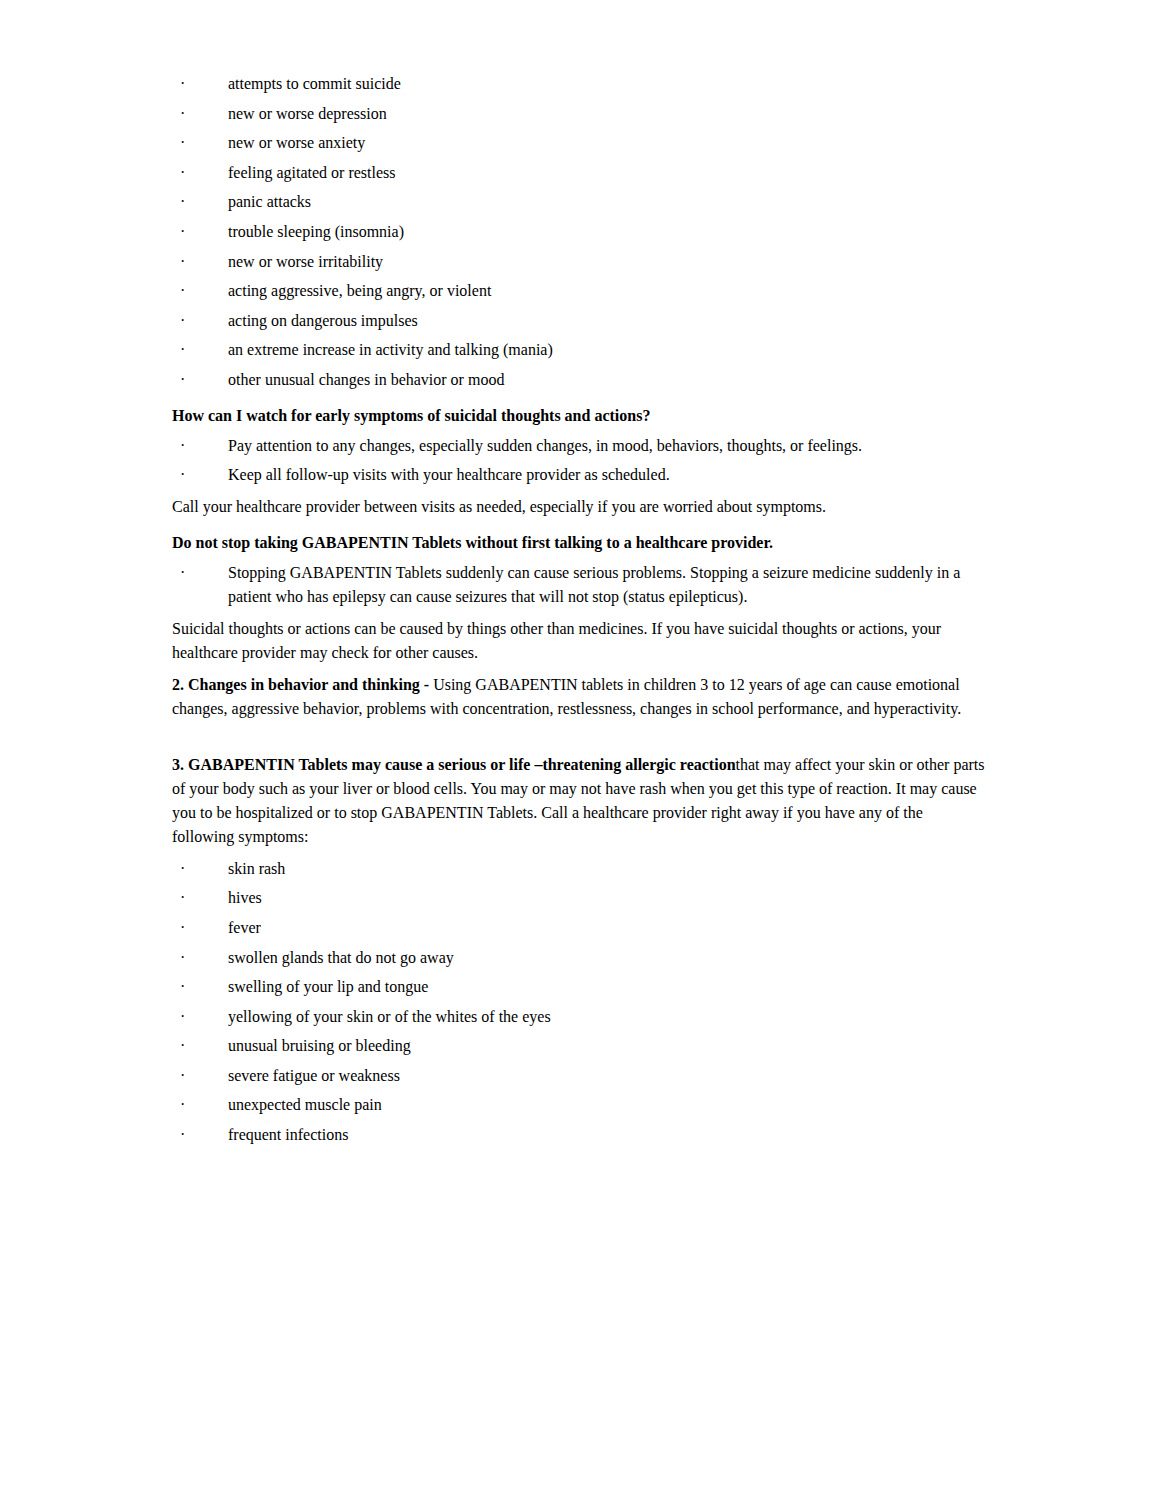attempts to commit suicide
new or worse depression
new or worse anxiety
feeling agitated or restless
panic attacks
trouble sleeping (insomnia)
new or worse irritability
acting aggressive, being angry, or violent
acting on dangerous impulses
an extreme increase in activity and talking (mania)
other unusual changes in behavior or mood
How can I watch for early symptoms of suicidal thoughts and actions?
Pay attention to any changes, especially sudden changes, in mood, behaviors, thoughts, or feelings.
Keep all follow-up visits with your healthcare provider as scheduled.
Call your healthcare provider between visits as needed, especially if you are worried about symptoms.
Do not stop taking GABAPENTIN Tablets without first talking to a healthcare provider.
Stopping GABAPENTIN Tablets suddenly can cause serious problems. Stopping a seizure medicine suddenly in a patient who has epilepsy can cause seizures that will not stop (status epilepticus).
Suicidal thoughts or actions can be caused by things other than medicines. If you have suicidal thoughts or actions, your healthcare provider may check for other causes.
2. Changes in behavior and thinking - Using GABAPENTIN tablets in children 3 to 12 years of age can cause emotional changes, aggressive behavior, problems with concentration, restlessness, changes in school performance, and hyperactivity.
3. GABAPENTIN Tablets may cause a serious or life –threatening allergic reactionthat may affect your skin or other parts of your body such as your liver or blood cells. You may or may not have rash when you get this type of reaction. It may cause you to be hospitalized or to stop GABAPENTIN Tablets. Call a healthcare provider right away if you have any of the following symptoms:
skin rash
hives
fever
swollen glands that do not go away
swelling of your lip and tongue
yellowing of your skin or of the whites of the eyes
unusual bruising or bleeding
severe fatigue or weakness
unexpected muscle pain
frequent infections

- [TRY IT]: Show every line in the records above that contains the word "acting".

- [RESPONSE]:
acting aggressive, being angry, or violent
acting on dangerous impulses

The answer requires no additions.